**Task to complete**
Retype the passage of the forum post on UTF-8 constants that begins at the words "Of course, it" and stops after "for Western characters.".

UTF-8 constants

HMG Unicode versions 3.1.x related

Moderator: Rathinagiri

Post Reply
User avatar
kcarmody
Posts: 152
Joined: Tue Oct 07, 2014 11:13 am
Contact:

UTF-8 constants

Post by kcarmody »

For some time, I was looking for a way to represent a Unicode character in UTF-8 format as a constant in terms of its code point. What I mean is something like the way, in C and some other languages, you can represent, for example, U+0905 (अ, Devanagari letter A) as "\u0905". In C, this gives a wide char type which is stored internally as UTF-16 LE. In Harbour, UTF-16 LE of this character can be expressed as e"\x05\x09". But in UTF-8, this becomes e"\xE0\xA4\x85", and the connection to 0x0905 is almost impossible to see.

Harbour has at least two ways to represent a ANSI character constant in terms of its code point, e.g. CHR(0xA0) and E"\xA0" for no-break space. So I thought it should also have a way to do this for UTF-8. But after looking through the Harbour changelog and other documentation, I did not find any solution.

Of course, it is possible to simply put the character in quotes. This works well for some characters. But for others, like no-break space, this does not work well at all, since this character looks just like a regular space (U+0020). For Asian characters, another problem is that they can be difficult to read at point sizes usually used for Western characters.

Harbour does have a function HB_UTF8CHR() that converts a numeric code point to its UTF-8 representation. But this is executed only at runtime. So HB_UTF8CHR() of a constant integer is not considered a constant string from Harbour's point of view. It cannot be used in places where a constant is required, such as in an initialization expression for a STATIC variable, or in a CASE statement of a SWITCH block. It is also inefficient to do a conversion at runtime that could instead be done at compile time.

**Given data**
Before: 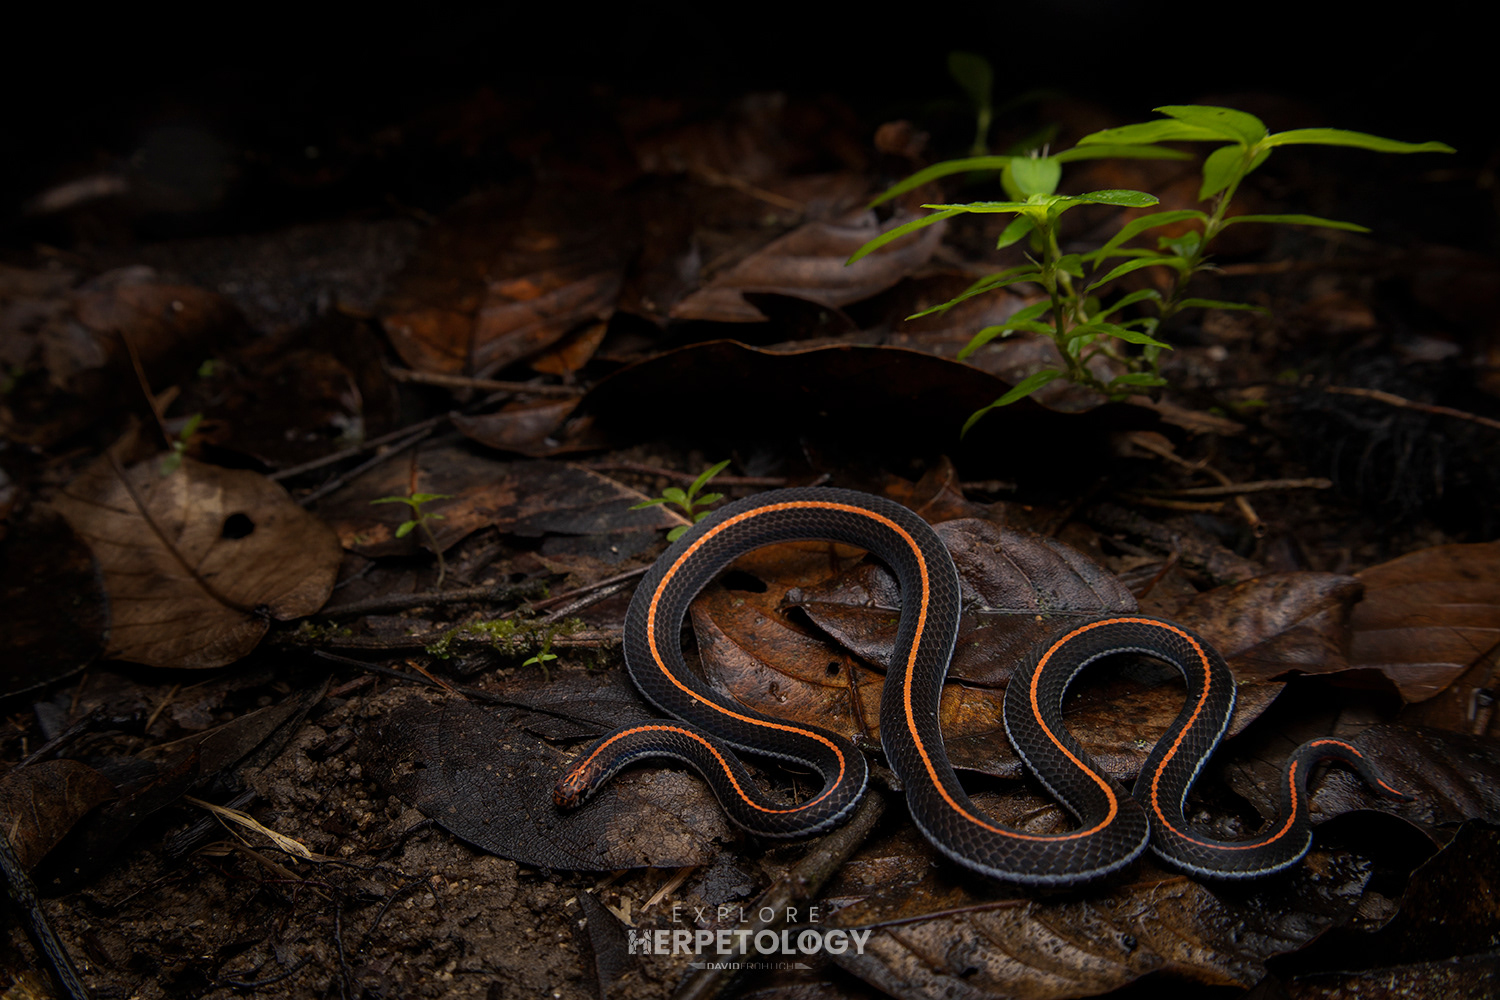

**Expected answer**
Of course, it is possible to simply put the character in quotes. This works well for some characters. But for others, like no-break space, this does not work well at all, since this character looks just like a regular space (U+0020). For Asian characters, another problem is that they can be difficult to read at point sizes usually used for Western characters.